→ TASK BRIEF
Reproduce the lines of every record below, swapping "Creative Commons" for "CC" and changing nothing else.

→ SUPPLIED DATA
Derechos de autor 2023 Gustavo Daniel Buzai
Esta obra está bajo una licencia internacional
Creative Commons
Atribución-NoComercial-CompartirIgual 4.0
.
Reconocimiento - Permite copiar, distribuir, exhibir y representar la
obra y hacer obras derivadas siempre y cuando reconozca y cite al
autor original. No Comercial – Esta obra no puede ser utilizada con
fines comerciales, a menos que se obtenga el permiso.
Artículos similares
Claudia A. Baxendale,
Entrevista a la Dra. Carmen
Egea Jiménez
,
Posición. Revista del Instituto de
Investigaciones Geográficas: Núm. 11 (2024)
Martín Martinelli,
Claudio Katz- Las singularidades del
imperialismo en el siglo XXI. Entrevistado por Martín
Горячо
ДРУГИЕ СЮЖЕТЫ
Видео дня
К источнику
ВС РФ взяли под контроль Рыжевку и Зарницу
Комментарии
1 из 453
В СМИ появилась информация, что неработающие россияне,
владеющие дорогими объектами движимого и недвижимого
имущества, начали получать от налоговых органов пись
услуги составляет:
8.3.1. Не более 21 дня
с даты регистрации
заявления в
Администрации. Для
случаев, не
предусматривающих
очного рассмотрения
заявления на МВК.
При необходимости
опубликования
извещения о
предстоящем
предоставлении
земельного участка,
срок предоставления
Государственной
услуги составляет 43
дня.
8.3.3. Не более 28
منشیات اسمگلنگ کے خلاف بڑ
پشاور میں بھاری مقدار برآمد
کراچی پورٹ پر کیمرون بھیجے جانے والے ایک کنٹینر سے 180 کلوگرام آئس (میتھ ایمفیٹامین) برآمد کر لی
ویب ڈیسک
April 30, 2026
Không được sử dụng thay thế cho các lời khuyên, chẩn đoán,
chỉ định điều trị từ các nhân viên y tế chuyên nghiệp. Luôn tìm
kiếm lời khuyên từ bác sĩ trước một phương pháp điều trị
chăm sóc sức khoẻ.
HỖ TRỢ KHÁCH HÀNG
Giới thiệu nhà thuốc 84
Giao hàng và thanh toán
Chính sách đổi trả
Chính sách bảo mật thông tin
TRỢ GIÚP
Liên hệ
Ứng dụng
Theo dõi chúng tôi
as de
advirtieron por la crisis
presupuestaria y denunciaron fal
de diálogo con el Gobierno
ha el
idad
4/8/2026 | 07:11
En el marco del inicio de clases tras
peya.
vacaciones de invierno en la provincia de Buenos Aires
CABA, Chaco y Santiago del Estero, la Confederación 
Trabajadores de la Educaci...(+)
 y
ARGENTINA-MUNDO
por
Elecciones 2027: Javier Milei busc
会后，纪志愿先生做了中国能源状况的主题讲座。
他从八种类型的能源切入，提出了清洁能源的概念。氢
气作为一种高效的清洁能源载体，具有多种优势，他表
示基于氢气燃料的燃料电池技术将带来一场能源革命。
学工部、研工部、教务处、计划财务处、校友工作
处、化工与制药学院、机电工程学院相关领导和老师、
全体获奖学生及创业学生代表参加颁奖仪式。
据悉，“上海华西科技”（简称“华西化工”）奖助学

→ WRITTEN RESPONSE
Derechos de autor 2023 Gustavo Daniel Buzai
Esta obra está bajo una licencia internacional
CC
Atribución-NoComercial-CompartirIgual 4.0
.
Reconocimiento - Permite copiar, distribuir, exhibir y representar la
obra y hacer obras derivadas siempre y cuando reconozca y cite al
autor original. No Comercial – Esta obra no puede ser utilizada con
fines comerciales, a menos que se obtenga el permiso.
Artículos similares
Claudia A. Baxendale,
Entrevista a la Dra. Carmen
Egea Jiménez
,
Posición. Revista del Instituto de
Investigaciones Geográficas: Núm. 11 (2024)
Martín Martinelli,
Claudio Katz- Las singularidades del
imperialismo en el siglo XXI. Entrevistado por Martín
Горячо
ДРУГИЕ СЮЖЕТЫ
Видео дня
К источнику
ВС РФ взяли под контроль Рыжевку и Зарницу
Комментарии
1 из 453
В СМИ появилась информация, что неработающие россияне,
владеющие дорогими объектами движимого и недвижимого
имущества, начали получать от налоговых органов пись
услуги составляет:
8.3.1. Не более 21 дня
с даты регистрации
заявления в
Администрации. Для
случаев, не
предусматривающих
очного рассмотрения
заявления на МВК.
При необходимости
опубликования
извещения о
предстоящем
предоставлении
земельного участка,
срок предоставления
Государственной
услуги составляет 43
дня.
8.3.3. Не более 28
منشیات اسمگلنگ کے خلاف بڑ
پشاور میں بھاری مقدار برآمد
کراچی پورٹ پر کیمرون بھیجے جانے والے ایک کنٹینر سے 180 کلوگرام آئس (میتھ ایمفیٹامین) برآمد کر لی
ویب ڈیسک
April 30, 2026
Không được sử dụng thay thế cho các lời khuyên, chẩn đoán,
chỉ định điều trị từ các nhân viên y tế chuyên nghiệp. Luôn tìm
kiếm lời khuyên từ bác sĩ trước một phương pháp điều trị
chăm sóc sức khoẻ.
HỖ TRỢ KHÁCH HÀNG
Giới thiệu nhà thuốc 84
Giao hàng và thanh toán
Chính sách đổi trả
Chính sách bảo mật thông tin
TRỢ GIÚP
Liên hệ
Ứng dụng
Theo dõi chúng tôi
as de
advirtieron por la crisis
presupuestaria y denunciaron fal
de diálogo con el Gobierno
ha el
idad
4/8/2026 | 07:11
En el marco del inicio de clases tras
peya.
vacaciones de invierno en la provincia de Buenos Aires
CABA, Chaco y Santiago del Estero, la Confederación 
Trabajadores de la Educaci...(+)
 y
ARGENTINA-MUNDO
por
Elecciones 2027: Javier Milei busc
会后，纪志愿先生做了中国能源状况的主题讲座。
他从八种类型的能源切入，提出了清洁能源的概念。氢
气作为一种高效的清洁能源载体，具有多种优势，他表
示基于氢气燃料的燃料电池技术将带来一场能源革命。
学工部、研工部、教务处、计划财务处、校友工作
处、化工与制药学院、机电工程学院相关领导和老师、
全体获奖学生及创业学生代表参加颁奖仪式。
据悉，“上海华西科技”（简称“华西化工”）奖助学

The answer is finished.